DVD players sold in Japan can usually only play disks with region code number two, which is also the code for Europe. There are six codes in all, with North America having code number one. “These codes were created because of demands by Hollywood filmmakers who usually launch new movies in the United States first and in other regions later,” Irie said. Since movie makers, major suppliers of DVD content, are extremely sensitive over copyright, fearing loss of revenue if audiences don’t then bother to go to cinemas, DVD player manufacturers are anxious to avoid upsetting them, he said. “The Sony issue may add to the difficulties in ongoing format negotiations between music providers and DVD manufacturers and could even bring a new demand from film makers to reinforce codings,” Irie said.

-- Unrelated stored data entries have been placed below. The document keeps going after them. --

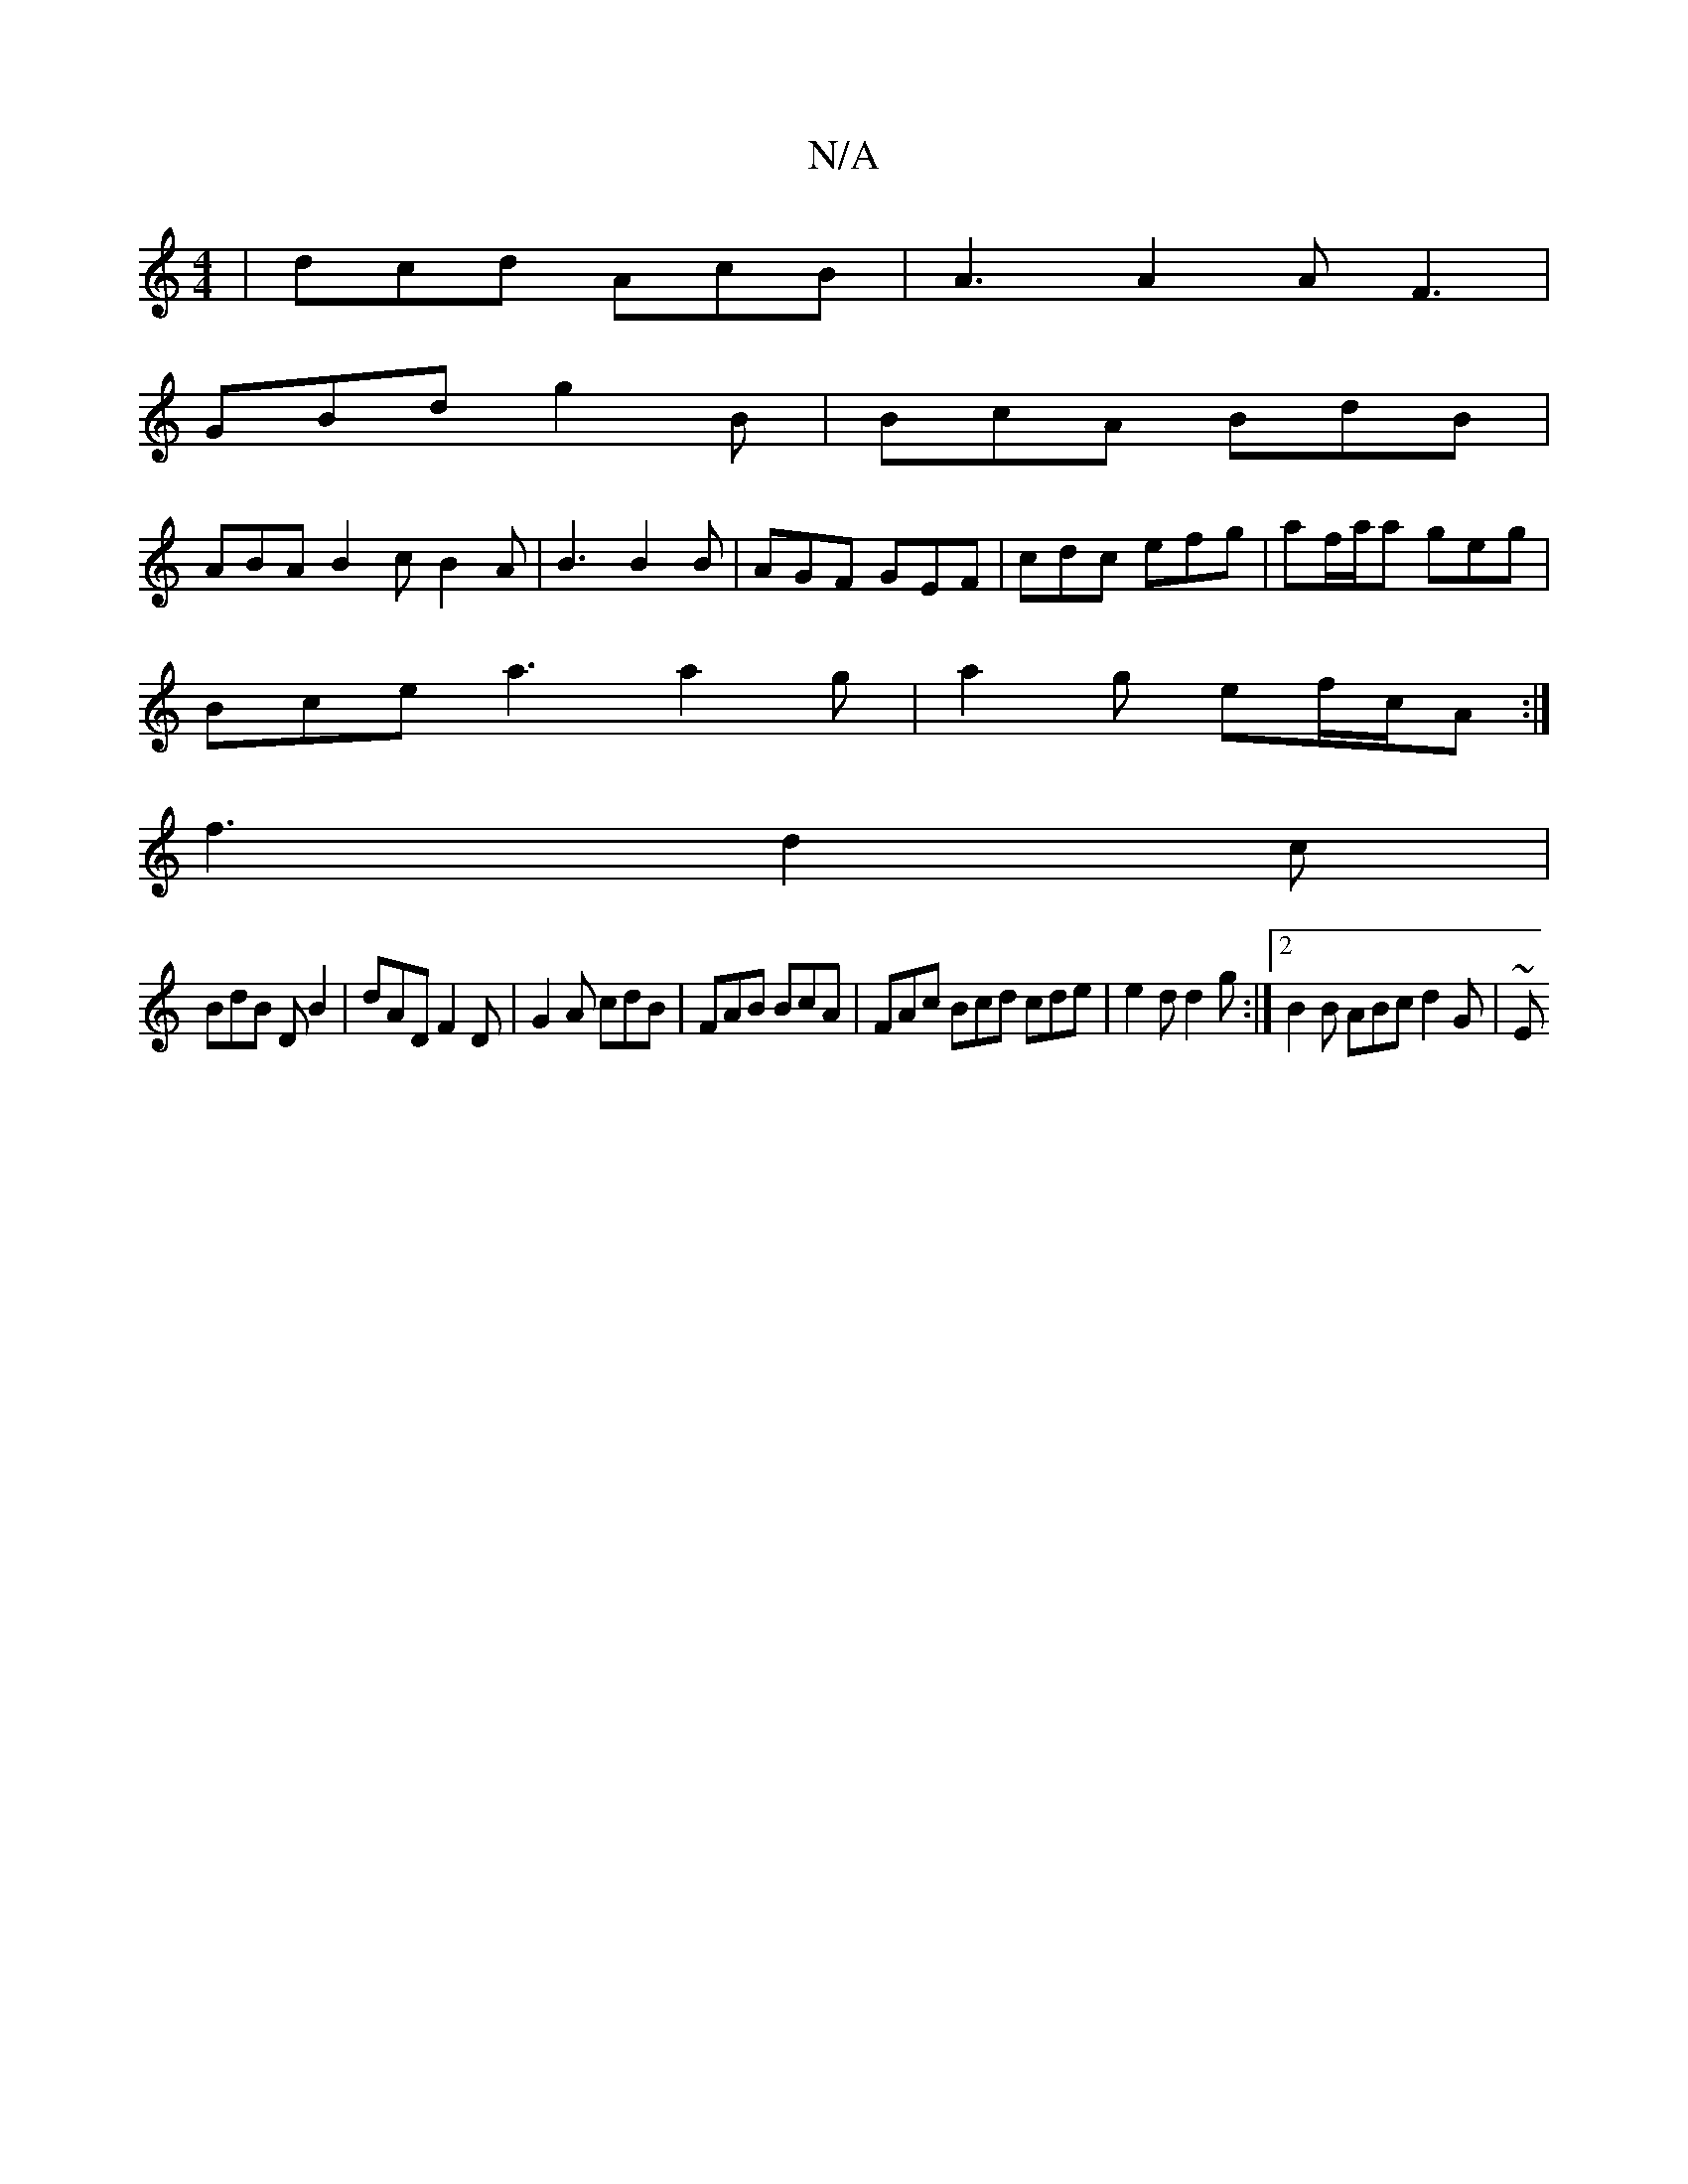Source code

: X:1
T:N/A
M:4/4
R:N/A
K:Cmajor
 | dcd AcB | A3 A2 A F3 |
GBd g2B | BcA BdB |
ABA B2c B2 A | B3 B2B | AGF GEF|cdc efg|af/a/a geg|
Bce a3 a2g|a2g ef/c/A:|
f3 d2c|
BdB DB2|dAD F2D|G2A cdB|FAB BcA|FAc Bcd cde|e2d d2g:|2 B2B ABc d2 G|~E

Total shipments of PlayStation2, the successor to the blockbuster PlayStation game console, topped one million on Wednesday, only 12 days after its launch. Sony plans to ship 1.4 million consoles by the end of this month and 500,000 a month from April. “We are asking buyers to return memory cards or consoles for checks and repairs while at the same time investigating the reasons for the glitches,” the spokesman said.